**What you need to do**
Count the lines in the records below that contain the string "series", matching case exactly, and reply with only the number.

**Data for review**
☆ ☆ ☆ ☆

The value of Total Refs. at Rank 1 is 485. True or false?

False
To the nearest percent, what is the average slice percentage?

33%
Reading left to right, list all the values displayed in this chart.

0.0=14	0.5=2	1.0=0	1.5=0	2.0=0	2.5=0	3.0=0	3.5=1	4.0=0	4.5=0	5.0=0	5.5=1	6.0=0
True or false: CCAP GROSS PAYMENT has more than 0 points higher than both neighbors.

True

☆ ☆ ☆ ☆

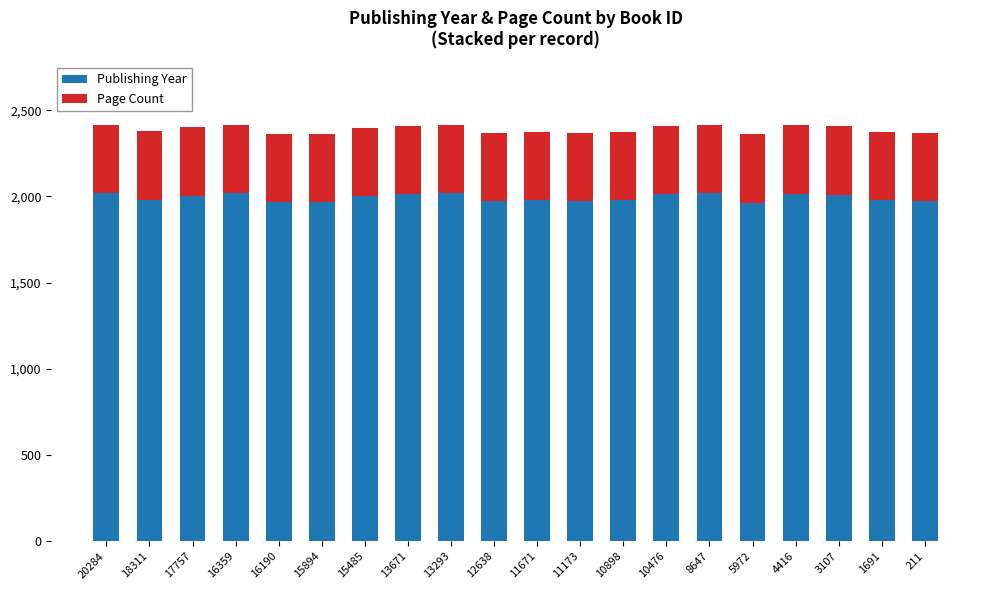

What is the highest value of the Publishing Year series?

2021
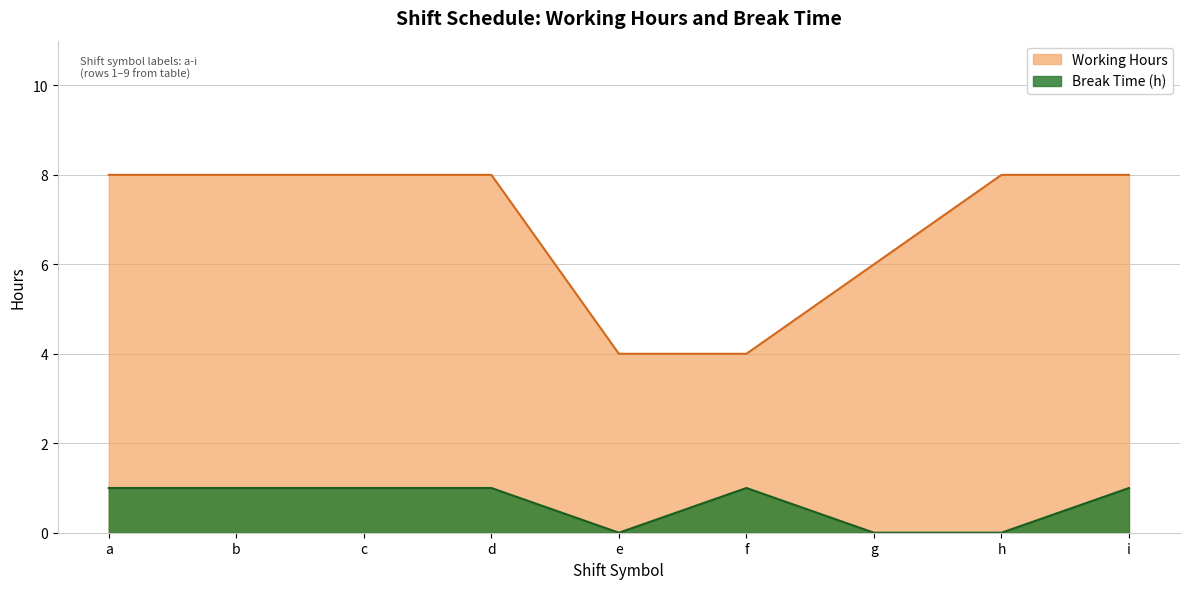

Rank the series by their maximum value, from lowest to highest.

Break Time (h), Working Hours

☆ ☆ ☆ ☆

**Answer below**
2